* _ACTION ITEM_
The required output is the lines below from the line containing "- enhancing-tissue mask" to the line containing "Low-dose screening chest", inclusive, retyped exactly. No other lines belong in it.

# # #

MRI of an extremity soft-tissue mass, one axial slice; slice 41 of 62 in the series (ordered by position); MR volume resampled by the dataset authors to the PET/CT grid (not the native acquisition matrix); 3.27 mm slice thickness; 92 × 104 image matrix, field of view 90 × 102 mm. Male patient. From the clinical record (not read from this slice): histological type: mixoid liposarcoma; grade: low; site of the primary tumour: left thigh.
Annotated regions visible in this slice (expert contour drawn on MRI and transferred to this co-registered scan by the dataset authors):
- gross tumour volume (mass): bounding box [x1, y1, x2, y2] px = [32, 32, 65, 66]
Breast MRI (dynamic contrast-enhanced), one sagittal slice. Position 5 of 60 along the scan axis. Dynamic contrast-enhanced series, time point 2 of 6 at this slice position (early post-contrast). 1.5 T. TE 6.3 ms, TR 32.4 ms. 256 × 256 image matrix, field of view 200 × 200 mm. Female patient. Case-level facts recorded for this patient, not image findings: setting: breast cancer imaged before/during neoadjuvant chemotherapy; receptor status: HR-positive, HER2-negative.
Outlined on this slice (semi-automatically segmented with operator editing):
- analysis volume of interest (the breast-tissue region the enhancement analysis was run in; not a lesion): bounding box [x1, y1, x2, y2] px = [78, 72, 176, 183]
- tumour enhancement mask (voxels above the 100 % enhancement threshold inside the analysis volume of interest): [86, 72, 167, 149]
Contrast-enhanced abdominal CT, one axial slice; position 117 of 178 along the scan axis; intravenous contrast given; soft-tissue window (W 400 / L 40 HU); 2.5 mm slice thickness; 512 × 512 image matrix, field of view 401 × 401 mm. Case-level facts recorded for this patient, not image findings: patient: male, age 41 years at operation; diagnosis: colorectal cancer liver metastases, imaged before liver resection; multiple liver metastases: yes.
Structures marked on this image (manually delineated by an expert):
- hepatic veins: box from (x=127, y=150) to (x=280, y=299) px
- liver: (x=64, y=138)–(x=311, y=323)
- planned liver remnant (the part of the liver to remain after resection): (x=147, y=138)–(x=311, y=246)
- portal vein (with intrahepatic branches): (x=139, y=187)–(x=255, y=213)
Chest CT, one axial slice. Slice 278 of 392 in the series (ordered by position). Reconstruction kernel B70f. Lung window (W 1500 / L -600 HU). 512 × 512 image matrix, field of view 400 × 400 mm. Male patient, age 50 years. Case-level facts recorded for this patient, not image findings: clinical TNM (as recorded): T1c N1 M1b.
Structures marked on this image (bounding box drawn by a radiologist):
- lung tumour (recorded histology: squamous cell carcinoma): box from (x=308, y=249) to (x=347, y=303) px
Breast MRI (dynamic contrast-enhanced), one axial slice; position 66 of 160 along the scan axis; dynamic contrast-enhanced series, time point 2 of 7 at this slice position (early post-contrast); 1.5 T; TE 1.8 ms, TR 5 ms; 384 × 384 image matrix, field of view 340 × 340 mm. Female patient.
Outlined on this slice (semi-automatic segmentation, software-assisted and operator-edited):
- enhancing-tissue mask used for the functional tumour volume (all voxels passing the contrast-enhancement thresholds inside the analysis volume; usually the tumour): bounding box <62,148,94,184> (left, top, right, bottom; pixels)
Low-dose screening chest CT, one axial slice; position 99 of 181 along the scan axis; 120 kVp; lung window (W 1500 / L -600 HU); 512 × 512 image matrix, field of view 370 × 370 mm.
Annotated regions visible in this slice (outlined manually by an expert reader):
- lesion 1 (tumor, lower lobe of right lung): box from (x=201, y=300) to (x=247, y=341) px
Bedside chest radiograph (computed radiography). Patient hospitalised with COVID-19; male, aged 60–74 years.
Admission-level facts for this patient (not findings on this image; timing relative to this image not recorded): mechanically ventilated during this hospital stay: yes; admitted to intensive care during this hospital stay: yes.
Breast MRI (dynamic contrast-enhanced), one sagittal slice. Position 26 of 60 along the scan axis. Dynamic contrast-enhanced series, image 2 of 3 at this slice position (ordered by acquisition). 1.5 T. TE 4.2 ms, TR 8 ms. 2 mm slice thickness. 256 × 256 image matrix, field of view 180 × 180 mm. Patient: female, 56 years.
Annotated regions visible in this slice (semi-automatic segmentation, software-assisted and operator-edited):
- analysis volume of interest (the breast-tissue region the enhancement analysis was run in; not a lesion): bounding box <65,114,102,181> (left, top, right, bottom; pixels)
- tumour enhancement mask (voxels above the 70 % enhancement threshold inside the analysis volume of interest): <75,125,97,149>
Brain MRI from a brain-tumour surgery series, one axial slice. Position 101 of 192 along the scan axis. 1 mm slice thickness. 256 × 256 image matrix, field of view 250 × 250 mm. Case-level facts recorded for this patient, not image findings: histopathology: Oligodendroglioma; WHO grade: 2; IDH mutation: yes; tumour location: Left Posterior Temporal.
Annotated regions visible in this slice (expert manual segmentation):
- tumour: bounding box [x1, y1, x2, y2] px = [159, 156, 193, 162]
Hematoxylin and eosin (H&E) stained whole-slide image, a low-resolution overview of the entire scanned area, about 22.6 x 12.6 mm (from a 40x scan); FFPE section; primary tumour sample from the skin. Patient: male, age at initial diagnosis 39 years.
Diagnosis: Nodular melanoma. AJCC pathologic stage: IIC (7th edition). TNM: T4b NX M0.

# # #

* _RESPONSE_
- enhancing-tissue mask used for the functional tumour volume (all voxels passing the contrast-enhancement thresholds inside the analysis volume; usually the tumour): bounding box <62,148,94,184> (left, top, right, bottom; pixels)
Low-dose screening chest CT, one axial slice; position 99 of 181 along the scan axis; 120 kVp; lung window (W 1500 / L -600 HU); 512 × 512 image matrix, field of view 370 × 370 mm.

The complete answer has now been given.